Viboud: Yeah, it's a really great question. And it's something that people know, and there's a lot of issues there. But sometimes as a modeler, you don't spend a lot of time thinking about that. You think more about the ingredients in your model or how many components there are. There’s been a lot of effort from groups who are more statistically oriented and do not do the transmission modeling—they just do the data path to actually clean the data, and try take into account, for instance, reporting delays. They maintain repositories of data and clean what people have been using. The prep work is not done directly by the modelers. Instead, it is done by statisticians who are interested in these models, but it’s sort of a pre-cleaning step. That’s very useful. A lot of these tools are being developed now. It is very important, especially in a pandemic, where lags are going to be long early on, but they’re also going to change over time and that’s going to affect your estimates. I would also say that, because there’s so much uncertainty there and issues with handling the data, having different models is really good, because everyone handles the data part differently. You average across all of this uncertainty.
Barr: What have you found to be most exhilarating about your COVID-19 work? You've worked with a bunch of different countries and issues.
Viboud: It's been a great opportunity just to learn about a new disease. I'm going to take a very scientific approach because of course, this was a terrible thing. From a scientific perspective, you get to see the emergence of a new virus and invasion and how the population will act. We have relatively good data, right? We complain about data a lot, but this is unusual—the level of information we had about these viruses—and there was so much sequencing. You get to learn all of that. On the immunology side, we also learned a lot. We get these new vaccines developed, but we also learn how someone completely naive gets to an immunity to this virus, and the virus keeps changing. We know this happened with flu. We just never get to see it. Scientifically, it's been really great—in particular, the global community coming together on Twitter, but also online and on Zoom calls, to try to work through problems. This has been a really good thing—but everyone's very, very tired now, of all of this.

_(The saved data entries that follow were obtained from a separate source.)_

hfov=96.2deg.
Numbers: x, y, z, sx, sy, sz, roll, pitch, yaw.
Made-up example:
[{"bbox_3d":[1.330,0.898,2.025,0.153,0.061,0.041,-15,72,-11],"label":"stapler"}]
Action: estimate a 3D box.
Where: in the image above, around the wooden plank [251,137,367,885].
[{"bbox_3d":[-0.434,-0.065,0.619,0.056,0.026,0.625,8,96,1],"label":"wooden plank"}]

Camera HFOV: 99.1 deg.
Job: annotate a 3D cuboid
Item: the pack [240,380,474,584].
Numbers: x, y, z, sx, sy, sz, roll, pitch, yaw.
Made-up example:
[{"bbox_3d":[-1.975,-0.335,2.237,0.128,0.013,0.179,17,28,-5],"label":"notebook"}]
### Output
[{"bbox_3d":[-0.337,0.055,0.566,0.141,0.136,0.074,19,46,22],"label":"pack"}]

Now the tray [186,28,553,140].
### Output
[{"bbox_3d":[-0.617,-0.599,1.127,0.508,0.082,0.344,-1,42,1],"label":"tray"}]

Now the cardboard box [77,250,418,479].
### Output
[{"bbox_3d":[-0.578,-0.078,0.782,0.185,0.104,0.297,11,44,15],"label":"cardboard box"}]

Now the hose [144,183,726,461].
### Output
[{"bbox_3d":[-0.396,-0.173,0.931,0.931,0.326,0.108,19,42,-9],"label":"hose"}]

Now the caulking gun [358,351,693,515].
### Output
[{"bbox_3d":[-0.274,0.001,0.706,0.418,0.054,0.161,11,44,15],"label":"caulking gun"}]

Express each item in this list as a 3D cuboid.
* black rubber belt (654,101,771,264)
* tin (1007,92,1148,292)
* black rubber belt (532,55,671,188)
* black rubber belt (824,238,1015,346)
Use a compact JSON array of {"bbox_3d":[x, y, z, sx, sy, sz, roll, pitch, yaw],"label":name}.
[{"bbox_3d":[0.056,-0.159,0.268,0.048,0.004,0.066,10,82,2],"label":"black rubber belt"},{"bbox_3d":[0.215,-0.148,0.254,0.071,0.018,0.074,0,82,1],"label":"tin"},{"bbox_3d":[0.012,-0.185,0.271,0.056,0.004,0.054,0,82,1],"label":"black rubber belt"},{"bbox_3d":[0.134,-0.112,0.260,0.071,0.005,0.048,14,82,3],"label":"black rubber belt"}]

Barr: Do you continue to be part of many COVID-19 projects?
Viboud: Quite a few. But we're sort of all hoping to move back to our other stuff. I mean, we know COVID-19 Is there to stay. If you work on respiratory viruses, you had to add that to your usual panel. At least the emergency part is over, which is good.
Barr: In addition to being a scientist, you're also a person who has been living through the pandemic. What have been some opportunities and challenges that COVID-19 has presented for you, and how have you coped with it as an individual?
Viboud: I think it’s allowed me to work with international collaborators that I had in the past and strengthened those collaborations, in particular with China and South Africa, so that's been very good. The challenges are similar challenges to what everyone has experienced—that even though we were on Zoom a lot, and we could communicate, we could not see each other. A lot of scientific collaboration comes from regular contact. But mostly, it was the additional opportunities [it presented] because of the opportunity to learn about a completely new virus.
Barr: Is there anything else that you would like to share about your COVID-19 work and experiences?
Viboud: No, I think that's it. We went through a lot.
Barr: We definitely did. Thank you so much for all your work and effort. I wish you and everyone you work with only the best. Stay safe; it's going around again.
Viboud: I know, it's coming back up! Yeah, it's definitely here to stay. Thanks a lot for putting all these questions together.